→ DIRECTION
Can you give the lines of every entry below as a single JSON list of strings, one string per line, with blank lines left out?

## BEGIN

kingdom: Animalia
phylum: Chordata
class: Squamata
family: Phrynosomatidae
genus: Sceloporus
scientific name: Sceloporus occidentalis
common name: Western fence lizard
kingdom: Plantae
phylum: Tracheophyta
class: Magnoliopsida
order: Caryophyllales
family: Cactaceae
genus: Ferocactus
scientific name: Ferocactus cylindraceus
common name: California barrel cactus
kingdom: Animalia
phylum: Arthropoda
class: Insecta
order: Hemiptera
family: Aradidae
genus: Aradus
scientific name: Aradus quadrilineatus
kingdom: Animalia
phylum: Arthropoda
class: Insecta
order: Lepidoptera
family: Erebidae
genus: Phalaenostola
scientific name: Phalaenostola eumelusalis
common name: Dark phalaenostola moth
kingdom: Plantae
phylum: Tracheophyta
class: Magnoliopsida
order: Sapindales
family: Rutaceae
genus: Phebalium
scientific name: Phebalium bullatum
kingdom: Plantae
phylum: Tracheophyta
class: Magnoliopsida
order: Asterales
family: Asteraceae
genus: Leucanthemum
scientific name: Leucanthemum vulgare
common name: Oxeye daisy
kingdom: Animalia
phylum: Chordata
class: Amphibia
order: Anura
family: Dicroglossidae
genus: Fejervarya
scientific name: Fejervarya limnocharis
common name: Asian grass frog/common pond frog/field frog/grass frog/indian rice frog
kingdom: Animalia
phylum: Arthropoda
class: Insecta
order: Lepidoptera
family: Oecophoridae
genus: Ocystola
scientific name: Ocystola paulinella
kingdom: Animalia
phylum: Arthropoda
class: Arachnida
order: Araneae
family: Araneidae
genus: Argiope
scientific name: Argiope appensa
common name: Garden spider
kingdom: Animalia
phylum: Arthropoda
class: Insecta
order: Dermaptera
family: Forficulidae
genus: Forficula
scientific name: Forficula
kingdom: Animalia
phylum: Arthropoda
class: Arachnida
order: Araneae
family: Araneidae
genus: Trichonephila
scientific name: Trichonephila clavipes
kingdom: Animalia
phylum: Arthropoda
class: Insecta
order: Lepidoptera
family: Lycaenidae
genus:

## END

→ SOLUTION TO THIS EXERCISE
[
  "kingdom: Animalia",
  "phylum: Chordata",
  "class: Squamata",
  "family: Phrynosomatidae",
  "genus: Sceloporus",
  "scientific name: Sceloporus occidentalis",
  "common name: Western fence lizard",
  "kingdom: Plantae",
  "phylum: Tracheophyta",
  "class: Magnoliopsida",
  "order: Caryophyllales",
  "family: Cactaceae",
  "genus: Ferocactus",
  "scientific name: Ferocactus cylindraceus",
  "common name: California barrel cactus",
  "kingdom: Animalia",
  "phylum: Arthropoda",
  "class: Insecta",
  "order: Hemiptera",
  "family: Aradidae",
  "genus: Aradus",
  "scientific name: Aradus quadrilineatus",
  "kingdom: Animalia",
  "phylum: Arthropoda",
  "class: Insecta",
  "order: Lepidoptera",
  "family: Erebidae",
  "genus: Phalaenostola",
  "scientific name: Phalaenostola eumelusalis",
  "common name: Dark phalaenostola moth",
  "kingdom: Plantae",
  "phylum: Tracheophyta",
  "class: Magnoliopsida",
  "order: Sapindales",
  "family: Rutaceae",
  "genus: Phebalium",
  "scientific name: Phebalium bullatum",
  "kingdom: Plantae",
  "phylum: Tracheophyta",
  "class: Magnoliopsida",
  "order: Asterales",
  "family: Asteraceae",
  "genus: Leucanthemum",
  "scientific name: Leucanthemum vulgare",
  "common name: Oxeye daisy",
  "kingdom: Animalia",
  "phylum: Chordata",
  "class: Amphibia",
  "order: Anura",
  "family: Dicroglossidae",
  "genus: Fejervarya",
  "scientific name: Fejervarya limnocharis",
  "common name: Asian grass frog/common pond frog/field frog/grass frog/indian rice frog",
  "kingdom: Animalia",
  "phylum: Arthropoda",
  "class: Insecta",
  "order: Lepidoptera",
  "family: Oecophoridae",
  "genus: Ocystola",
  "scientific name: Ocystola paulinella",
  "kingdom: Animalia",
  "phylum: Arthropoda",
  "class: Arachnida",
  "order: Araneae",
  "family: Araneidae",
  "genus: Argiope",
  "scientific name: Argiope appensa",
  "common name: Garden spider",
  "kingdom: Animalia",
  "phylum: Arthropoda",
  "class: Insecta",
  "order: Dermaptera",
  "family: Forficulidae",
  "genus: Forficula",
  "scientific name: Forficula",
  "kingdom: Animalia",
  "phylum: Arthropoda",
  "class: Arachnida",
  "order: Araneae",
  "family: Araneidae",
  "genus: Trichonephila",
  "scientific name: Trichonephila clavipes",
  "kingdom: Animalia",
  "phylum: Arthropoda",
  "class: Insecta",
  "order: Lepidoptera",
  "family: Lycaenidae",
  "genus:"
]